**TASK STATEMENT**
Edit the records below so that every "scientific name" reads "binomial", and leave all other text unchanged.
** start of MATERIALS PROVIDED **
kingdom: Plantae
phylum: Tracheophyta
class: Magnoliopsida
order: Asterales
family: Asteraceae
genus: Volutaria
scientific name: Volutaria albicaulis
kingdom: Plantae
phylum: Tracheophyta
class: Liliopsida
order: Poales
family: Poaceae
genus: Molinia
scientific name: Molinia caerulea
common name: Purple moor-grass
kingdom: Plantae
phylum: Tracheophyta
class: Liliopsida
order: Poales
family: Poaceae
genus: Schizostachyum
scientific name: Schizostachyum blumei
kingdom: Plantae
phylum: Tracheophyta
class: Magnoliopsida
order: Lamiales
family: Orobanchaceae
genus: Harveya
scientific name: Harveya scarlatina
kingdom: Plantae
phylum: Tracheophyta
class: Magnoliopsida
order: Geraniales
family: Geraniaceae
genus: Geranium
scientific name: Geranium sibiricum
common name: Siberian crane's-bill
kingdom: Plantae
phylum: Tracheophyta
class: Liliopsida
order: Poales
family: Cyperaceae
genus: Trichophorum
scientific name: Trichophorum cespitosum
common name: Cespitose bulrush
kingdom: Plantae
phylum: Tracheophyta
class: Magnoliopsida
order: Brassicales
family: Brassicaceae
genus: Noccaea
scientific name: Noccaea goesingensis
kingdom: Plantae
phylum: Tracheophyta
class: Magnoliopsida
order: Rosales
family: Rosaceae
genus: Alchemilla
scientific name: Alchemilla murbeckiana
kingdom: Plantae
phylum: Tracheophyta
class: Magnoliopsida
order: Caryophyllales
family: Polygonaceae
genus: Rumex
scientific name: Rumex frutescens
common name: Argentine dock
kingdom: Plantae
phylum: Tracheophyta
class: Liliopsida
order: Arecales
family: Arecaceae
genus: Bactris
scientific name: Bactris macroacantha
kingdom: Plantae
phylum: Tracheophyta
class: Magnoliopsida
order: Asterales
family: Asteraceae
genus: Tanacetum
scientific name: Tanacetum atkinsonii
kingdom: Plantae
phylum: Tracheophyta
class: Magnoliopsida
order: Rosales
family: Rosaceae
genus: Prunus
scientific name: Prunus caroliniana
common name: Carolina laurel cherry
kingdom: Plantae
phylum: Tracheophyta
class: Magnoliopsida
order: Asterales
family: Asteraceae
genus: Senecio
** end of MATERIALS PROVIDED **
**WRITTEN SOLUTION**
kingdom: Plantae
phylum: Tracheophyta
class: Magnoliopsida
order: Asterales
family: Asteraceae
genus: Volutaria
binomial: Volutaria albicaulis
kingdom: Plantae
phylum: Tracheophyta
class: Liliopsida
order: Poales
family: Poaceae
genus: Molinia
binomial: Molinia caerulea
common name: Purple moor-grass
kingdom: Plantae
phylum: Tracheophyta
class: Liliopsida
order: Poales
family: Poaceae
genus: Schizostachyum
binomial: Schizostachyum blumei
kingdom: Plantae
phylum: Tracheophyta
class: Magnoliopsida
order: Lamiales
family: Orobanchaceae
genus: Harveya
binomial: Harveya scarlatina
kingdom: Plantae
phylum: Tracheophyta
class: Magnoliopsida
order: Geraniales
family: Geraniaceae
genus: Geranium
binomial: Geranium sibiricum
common name: Siberian crane's-bill
kingdom: Plantae
phylum: Tracheophyta
class: Liliopsida
order: Poales
family: Cyperaceae
genus: Trichophorum
binomial: Trichophorum cespitosum
common name: Cespitose bulrush
kingdom: Plantae
phylum: Tracheophyta
class: Magnoliopsida
order: Brassicales
family: Brassicaceae
genus: Noccaea
binomial: Noccaea goesingensis
kingdom: Plantae
phylum: Tracheophyta
class: Magnoliopsida
order: Rosales
family: Rosaceae
genus: Alchemilla
binomial: Alchemilla murbeckiana
kingdom: Plantae
phylum: Tracheophyta
class: Magnoliopsida
order: Caryophyllales
family: Polygonaceae
genus: Rumex
binomial: Rumex frutescens
common name: Argentine dock
kingdom: Plantae
phylum: Tracheophyta
class: Liliopsida
order: Arecales
family: Arecaceae
genus: Bactris
binomial: Bactris macroacantha
kingdom: Plantae
phylum: Tracheophyta
class: Magnoliopsida
order: Asterales
family: Asteraceae
genus: Tanacetum
binomial: Tanacetum atkinsonii
kingdom: Plantae
phylum: Tracheophyta
class: Magnoliopsida
order: Rosales
family: Rosaceae
genus: Prunus
binomial: Prunus caroliniana
common name: Carolina laurel cherry
kingdom: Plantae
phylum: Tracheophyta
class: Magnoliopsida
order: Asterales
family: Asteraceae
genus: Senecio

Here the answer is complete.